Give DiskMaker X Authorization
macOS 10.15 Catalina uses a Privacy Control mechanism that causes multiple alerts to appear on your screen during the creation of the boot drive, so it’s necessary to give Accessibility authorization to “control your computer”. To do so:
- Launch System Preferences from the Dock, the Applications folder, or from Apple () menu > System Preferences
- Click Security and Privacy
- Click the Privacy tab
- Click Accessibility
- Unlock the preference by clicking the lock icon in the lower-left corner of the System Preferences window, then enter your password or use Touch ID to continue
- Drag the DiskMaker X 9 icon from the Finder to the right part of the window, or click the + button and select the DiskMaker X app in the Applications folder. DiskMaker X is added to the list of apps that can control your Mac (see screenshot below).

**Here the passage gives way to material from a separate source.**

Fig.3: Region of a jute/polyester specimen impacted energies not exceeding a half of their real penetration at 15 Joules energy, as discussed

Be sure to remove this authorization once you’re done using DiskMaker X to create your bootable drive.
Note that there are other alerts that still appear when using DiskMaker X even though you have authorized this setting. Click OK when the alerts appear.
Launch DiskMaker X 9
Now we’re ready to make our bootable disk. Attach the drive to the Mac, make sure that the drive is visible from the Finder (in some cases a drive icon may appear on the Desktop), then launch DiskMaker X 9. If you’ve kept older macOS installers in your Applications folder, DiskMaker X asks which version of the operating system you want to use to make a boot disk. Select the version — in this case, macOS Catalina (10.15) — and then the following dialog appears:
To continue with the copy of the macOS installer that was found in /Applications, click “Use this copy”. If the installer is elsewhere, click “Use another copy…” to locate the installer file. Continuing, DiskMaker X 9 asks for the type of disk you’re using. In this example, I am using an OWC Mercury Elite Pro mini drive, so I click “Another kind of disk (erase only partition).”

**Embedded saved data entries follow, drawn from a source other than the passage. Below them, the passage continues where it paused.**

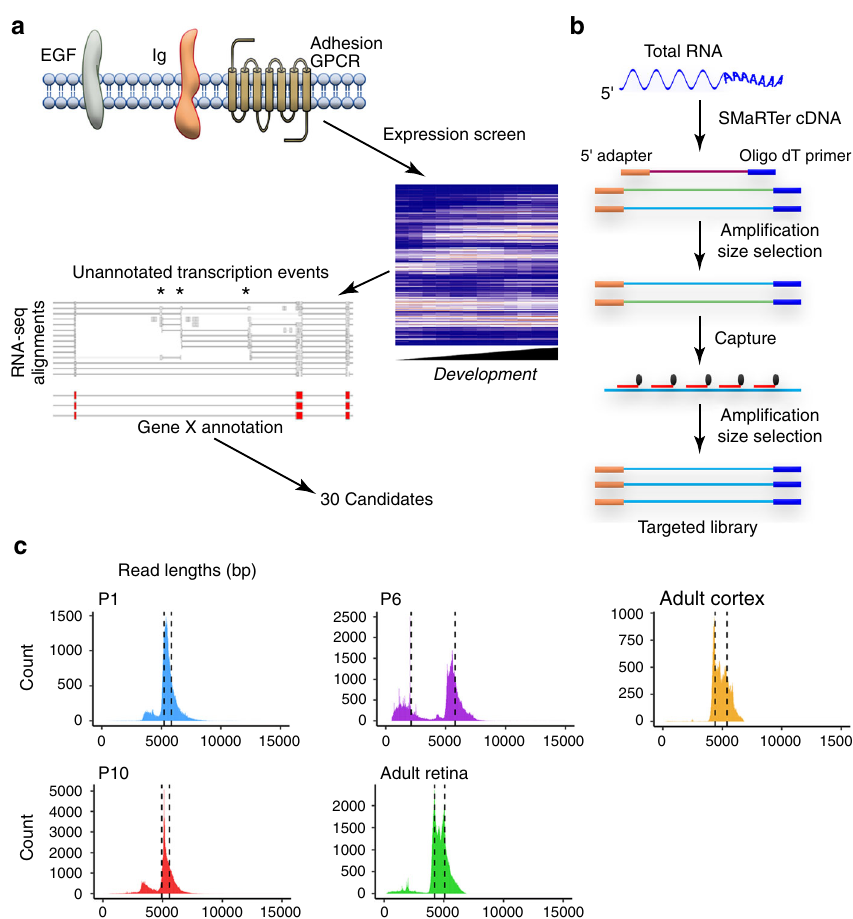
Fig. 1 Strategy for identifying cell surface receptors that exhibit high isoform diversity. a Screening strategy for selecting genes for lrCaptureSeq. Members of EGF, Ig, and adhesion GPCR families were tested for (1) expression during neural development, using RNA-seq data from retina and cortex; and (2) unannotated transcript diversity, based on RNA-seq read alignments to the UCSC Genes public database, which revealed use of unannotated exons, transcriptional start sites, and alternative splice sites. Thirty genes showing strong evidence for unannotated events (asterisks) were selected for targeted sequencing of full length transcripts ( b , c ). b lrCaptureSeq work fl ow. cDNAs are 5 ′ tagged to enable identi fi cation of full-length reads. Red, biotinylated capture probes tiling known exons. To obtain sequencing libraries enriched for intact cDNAs, two rounds of ampli fi cation and size selection were used. c Size distribution of full-length reads for each lrCaptureSeq experiment. Mouse retina or cortex transcripts were analyzed at the speci fi ed ages; adult mice were P35. The vast majority of reads are within expected size range for cDNAs of targeted genes. Dashed lines, quartiles of read length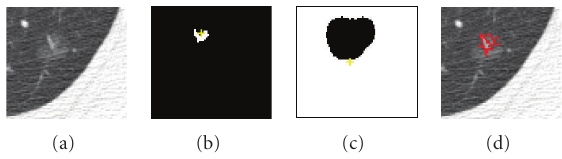
Figure 21: Segmentation results on a GGO nodule; (a) one slice of the GGO nodule; (b) initial foreground seeds located on the top border of the nodule; (c) initial background; (d) segmented nodule which is missing parts of the opacified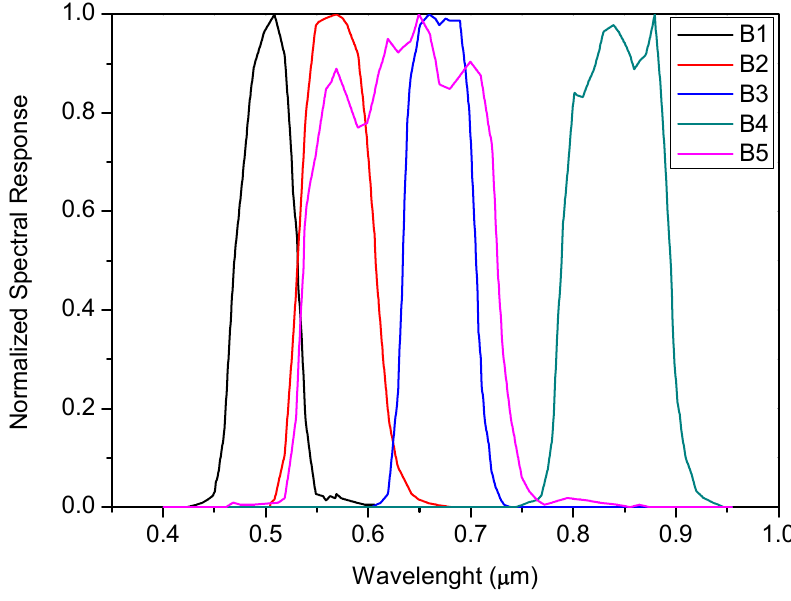
Figure 1 . CCD/CBERS-2B normalized spectral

Whatever drive you use will be completely erased. If you want to create a single disk that can install Yosemite, El Capitan, Sierra, High Sierra, Mojave, and Catalina, use Disk Utility (in the Applications/Utilities folder) to partition the drive into six separate volumes, one for each OS version.
For this example, my drive is named “OWC Mercury Elite Pro mini”, so I click on it to select it, then click “Choose this disk”.

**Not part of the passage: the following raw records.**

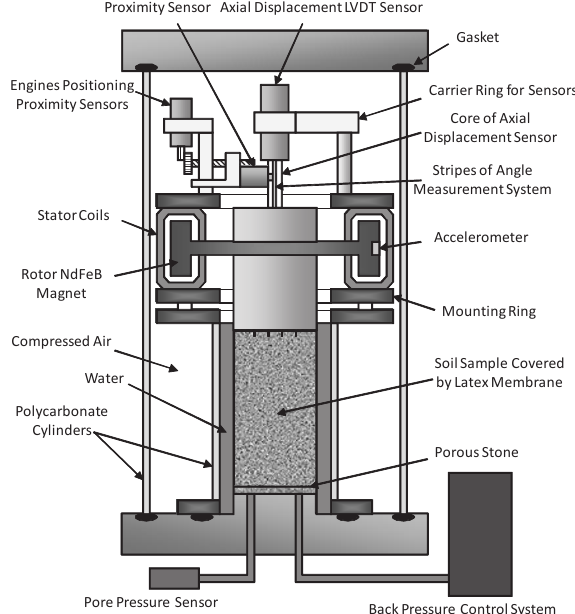
Figure 3: RC/TS apparatus scheme. Fig. 3. RC/TS apparatus scheme.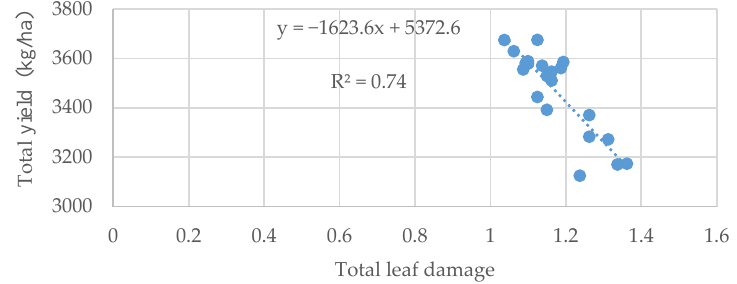
Figure 4. Correlation between total leaf damage and total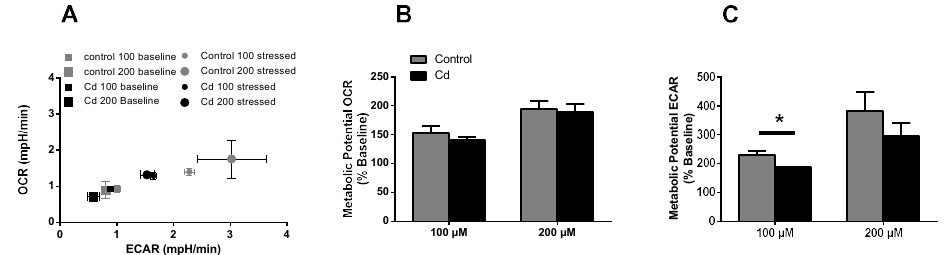
Figure 7. Energy phenotype assay (in vitro). ( A ) OCR vs ECAR of control and Cd-exposed coelomocytes. The term stressed refers to the state after Oligo/FCCP addition. ( B–C ) Metabolic ECAR and OCR potential of in vitro Cd exposed coelomocytes. *ANOVA on ranks and post-hoc Tukey test revealed significant differences at p ≤ 0.05.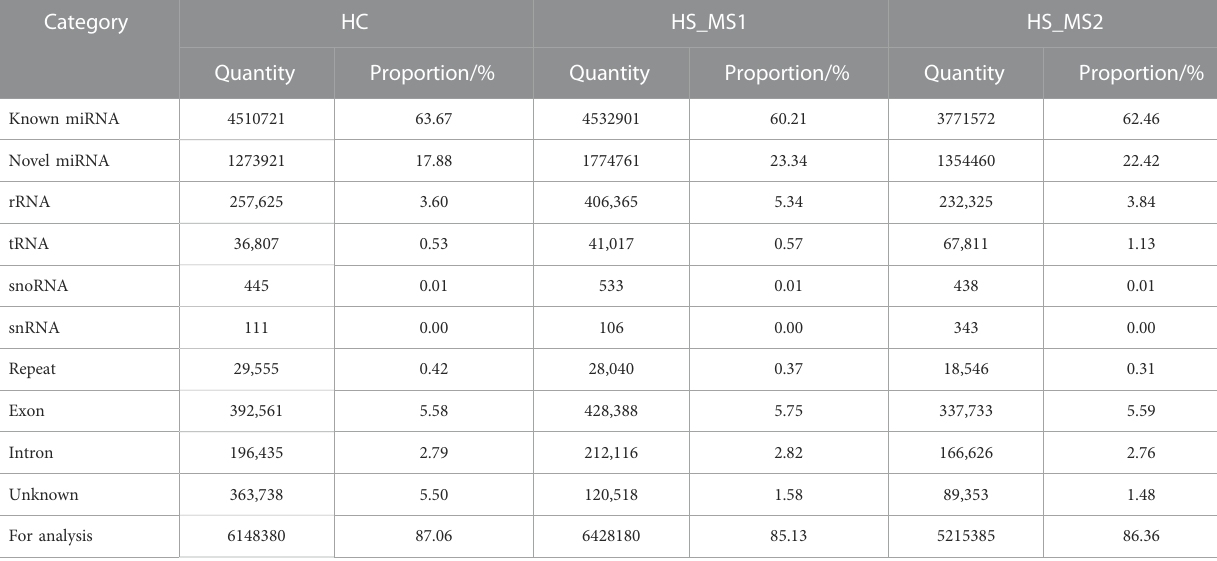
TABLE 3 Small RNA annotations and quantity distribution in the three groups (n = 6). Category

Of course, DiskMaker X doesn’t want you to accidentally erase the wrong disk, so it asks if you really want to “Erase then create the disk”. If everything is the way you wanted, click the highlighted button (see image below).
We are go for launch! Now you will see a few more dialogs, one asking if you are in a light mood or wish to “come to the dark side” — that has to do with the type of disk icon that will be assigned to your boot disk, so make your choice.
Be aware that DiskMaker X 9 requests your administrator login and password, so be prepared to type (see screenshot above). You are also asked to give permission to DiskMaker X 9 to “access files on a removable volume” (your bootable install disk), so click OK when prompted as seen below.
During the disk creation process, temporary windows open and close, files are copied, and you may be asked if you wish to use your disk as a Time Machine backup drive — if this happens (and it may occur more than once) click “Don’t use”. You can do that later if you want to use the same bootable install disk as a Time Machine backup drive. If you’re running a virus protection app, it may ask if you wish to scan the disk; be sure to tell it to leave your disk alone!
You’ll know that DiskMaker X 9 is done when you hear a lion roar, and a dialog is displayed to inform you of the completion. At that point, you can reboot your Mac while holding down the Option (Alt) key to select a boot drive, or use System Preferences > Startup Disk to set the drive you just created as the boot drive.
If you like DiskMaker X 9, consider making a donation by clicking on the appropriate button.
Many thanks to Guillaume Gète and the rest of the DiskMaker X team.